Para las fiestas del pueblo las familias preparan tortas, galletas, sándwiches que ofrecen por cortesía a quienes amenizan las fiestas y a los que asisten. En esos “compartir”, como los llaman, la guarapita es infaltable. La de Víctor es famosa.
Guarapita es caña brava, papelón, limón y también hay que ponerle una pizca de bicarbonato para proteger al estómago. Así la han hecho los campesinos para las fiestas por siempre. Algunos han innovado poniéndole jugo de parchita, coco o tamarindo, pero eso no es guarapita, son cocktails.
La guarapita de Víctor ni se compra ni se vende, como dice otro pasodoble, es solo para brindar a los amigos. También prepara otras bebidas espirituosas como el “zamurito”, mezcla de caña brava, papelón y ciruelas pasas que se macera por meses, años. Con recelo deja probar uno que ha guardado por treinta años. Sabe a gloria. Pero hay que tomar solo un poquito porque se deja colar y a uno, sin darse cuenta, se le pueden ir los tiempos.
En los diciembres, unos tres metros del porche de la casa de Víctor se cubren con el pesebre que monta devotamente con la ayuda de su familia. Es un espectáculo. Las figuras son las mismas de hace cuarenta años y siempre pongo una cascada de agua natural y ese es un pasar y pasar de gente a verlo, vienen hasta de Caracas. Por las noches navideñas, Víctor toma sus maracas, charrasca o tambor y se va de parranda acompañando el canto de aguinaldos.
En todas las otras fiestas del pueblo –la de la Virgen de El Carmen, la del Día de las Madres–, Víctor baila y en las de la Cruz de Mayo, en el campo, se luce con el joropo tuyero (llamado así por la región cercana, los valles del río Tuy). Ese es el joropo de aquí, que se baila zapateao, a diferencia del llanero que es más paseao.
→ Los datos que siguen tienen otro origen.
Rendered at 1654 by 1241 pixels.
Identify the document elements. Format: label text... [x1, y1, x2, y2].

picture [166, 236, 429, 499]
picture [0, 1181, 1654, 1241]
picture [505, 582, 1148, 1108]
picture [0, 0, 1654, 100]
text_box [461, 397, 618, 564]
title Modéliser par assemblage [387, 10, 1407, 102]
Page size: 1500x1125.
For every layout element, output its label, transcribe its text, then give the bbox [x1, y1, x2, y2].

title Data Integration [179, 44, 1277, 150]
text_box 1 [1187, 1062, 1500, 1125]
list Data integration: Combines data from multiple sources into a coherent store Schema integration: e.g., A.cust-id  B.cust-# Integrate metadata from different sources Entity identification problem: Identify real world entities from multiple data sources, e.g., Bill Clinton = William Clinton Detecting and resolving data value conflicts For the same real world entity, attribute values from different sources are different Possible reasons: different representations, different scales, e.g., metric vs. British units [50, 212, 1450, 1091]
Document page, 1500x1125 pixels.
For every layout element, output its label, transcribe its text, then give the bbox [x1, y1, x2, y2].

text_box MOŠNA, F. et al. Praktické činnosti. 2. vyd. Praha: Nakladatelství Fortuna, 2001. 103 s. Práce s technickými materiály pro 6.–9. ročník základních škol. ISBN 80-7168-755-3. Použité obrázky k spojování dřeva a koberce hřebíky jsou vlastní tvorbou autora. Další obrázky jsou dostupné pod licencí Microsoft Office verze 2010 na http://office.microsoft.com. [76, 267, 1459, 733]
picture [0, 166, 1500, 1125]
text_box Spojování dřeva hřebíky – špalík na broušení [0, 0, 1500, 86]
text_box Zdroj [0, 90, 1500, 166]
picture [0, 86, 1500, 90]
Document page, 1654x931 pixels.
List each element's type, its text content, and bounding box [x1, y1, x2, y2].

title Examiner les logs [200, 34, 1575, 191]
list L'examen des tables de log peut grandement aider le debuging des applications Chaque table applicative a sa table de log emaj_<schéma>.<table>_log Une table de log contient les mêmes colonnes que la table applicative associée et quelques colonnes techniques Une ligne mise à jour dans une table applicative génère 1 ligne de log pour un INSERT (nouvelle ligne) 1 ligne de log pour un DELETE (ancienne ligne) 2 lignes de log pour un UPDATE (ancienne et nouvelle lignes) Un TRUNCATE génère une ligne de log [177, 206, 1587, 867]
A pesar de todos los cambios en El Hatillo, hay jóvenes que les gusta bailar joropo y que participan en las fiestas populares. Eso hay que promoverlo porque uno se va y alguien tiene que seguir bailando. Yo estoy en movimiento, de donde me llaman, ahí voy y espero estar por mucho tiempo más, como mi tatarabuela que murió a los ciento diez, mi abuela a los noventa, mi mamá a los ochenta y cuatro. Ya voy para los ochenta y uno y míreme, leo sin lentes, oigo perfecto, no tengo achaques, solo tengo ganas de bailar (sonríe).
Víctor, ahora al ritmo de un arpa y maracas tuyeras, levanta los brazos imaginando a la pareja, zapatea, gira, de nuevo de frente, y zapatea. Siempre alegre. Como el alma de las fiestas.